From the listing below, pull out all lines with "down" in them.

■ **Available data**:
::::

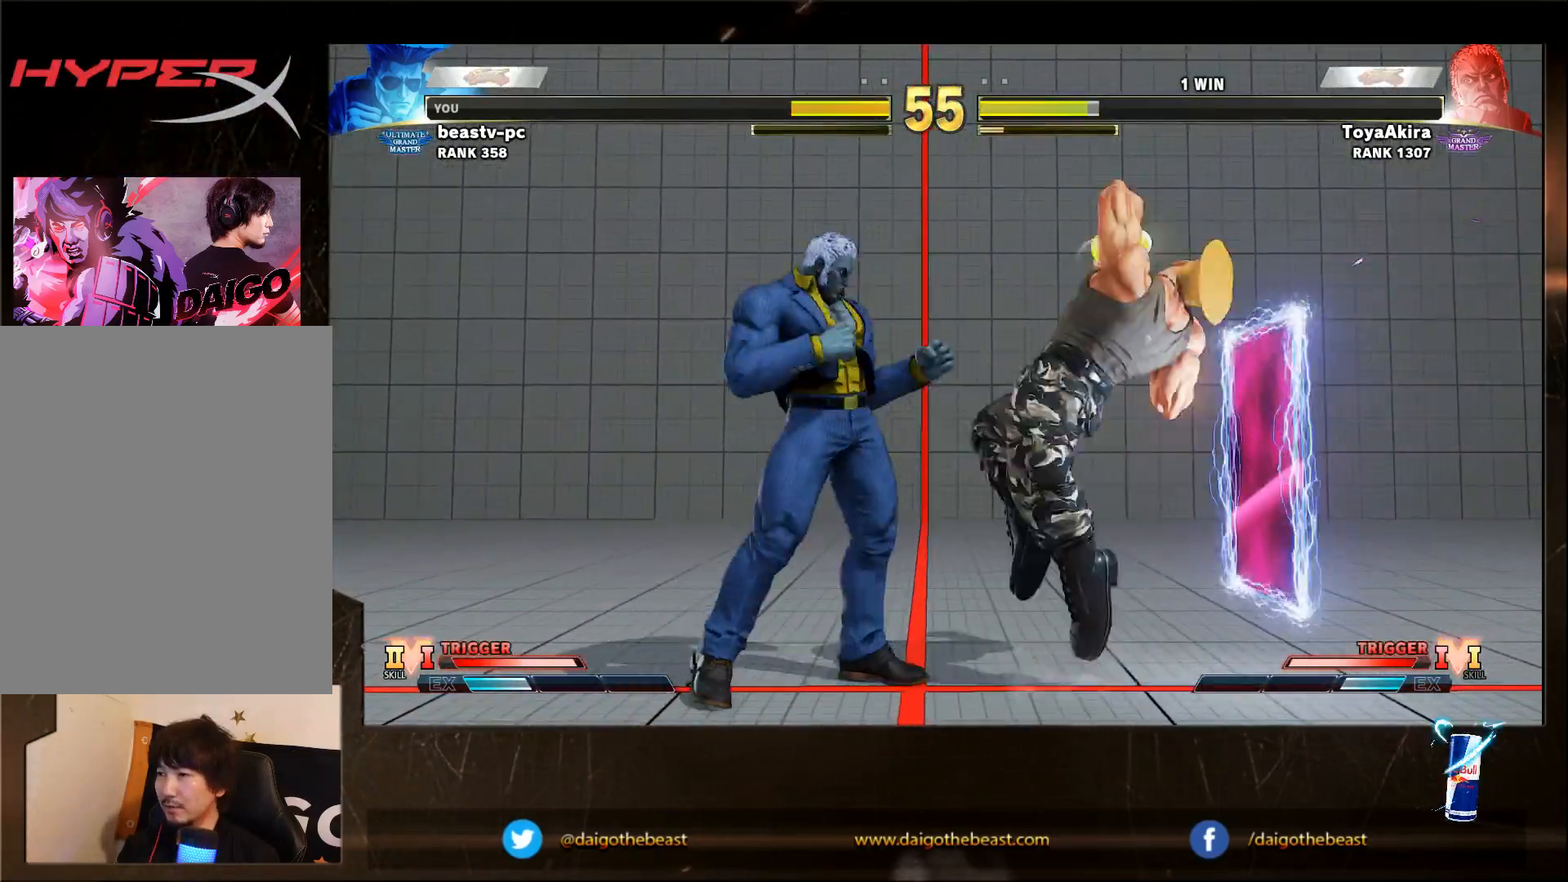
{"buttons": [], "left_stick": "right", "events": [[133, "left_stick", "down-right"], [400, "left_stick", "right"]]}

::::

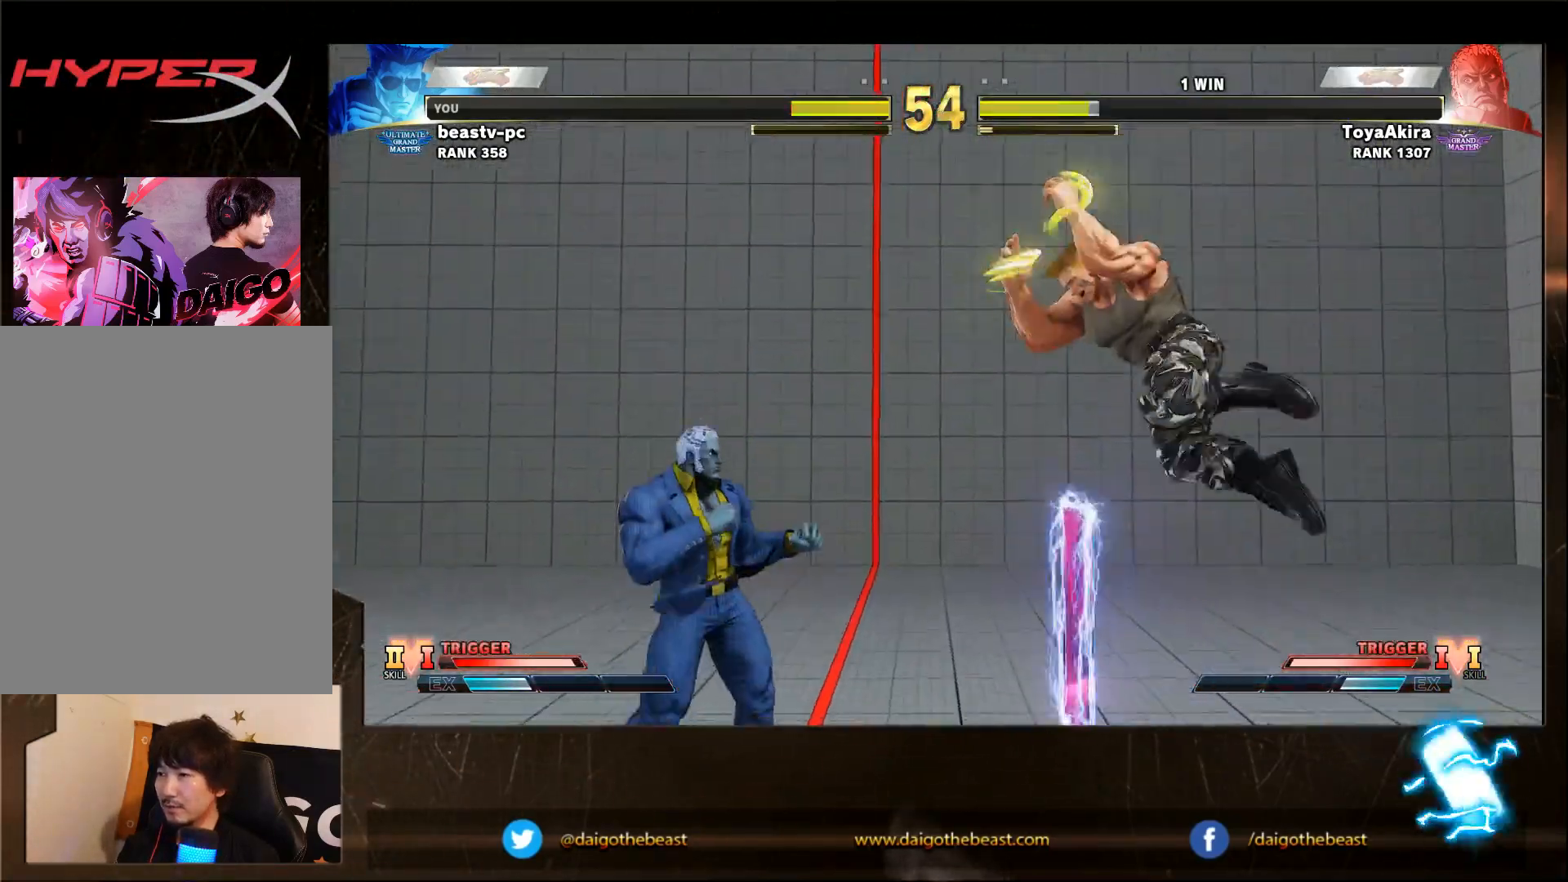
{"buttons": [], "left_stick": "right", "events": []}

::::

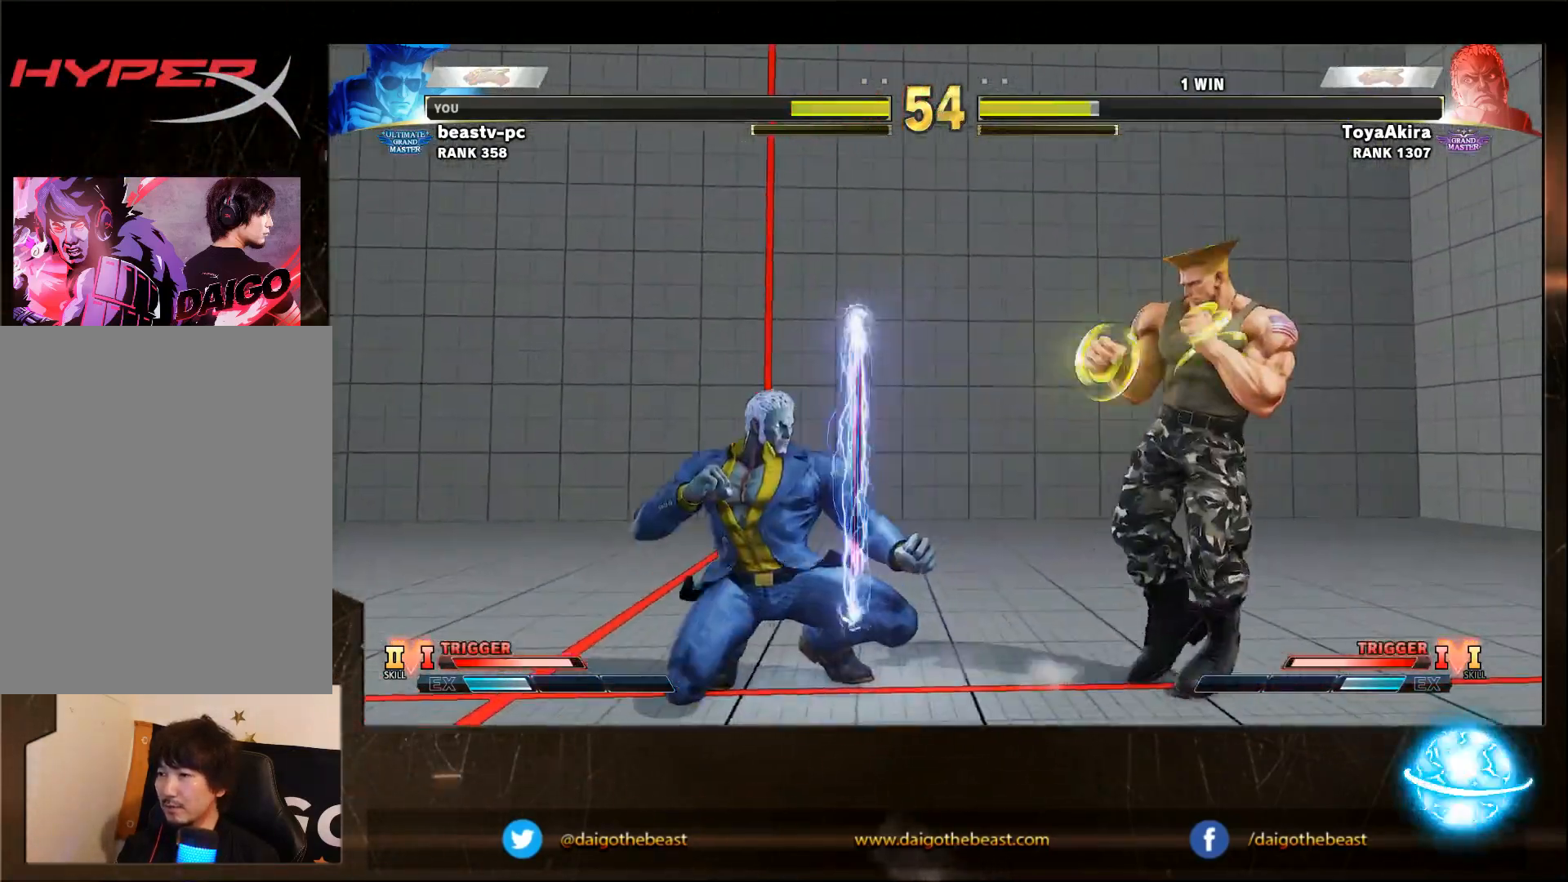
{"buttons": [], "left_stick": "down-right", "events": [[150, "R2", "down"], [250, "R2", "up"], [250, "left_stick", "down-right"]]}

::::

■ **Task output**:
{"buttons": [], "left_stick": "right", "events": [[133, "left_stick", "down-right"], [400, "left_stick", "right"]]}
{"buttons": [], "left_stick": "down-right", "events": [[150, "R2", "down"], [250, "R2", "up"], [250, "left_stick", "down-right"]]}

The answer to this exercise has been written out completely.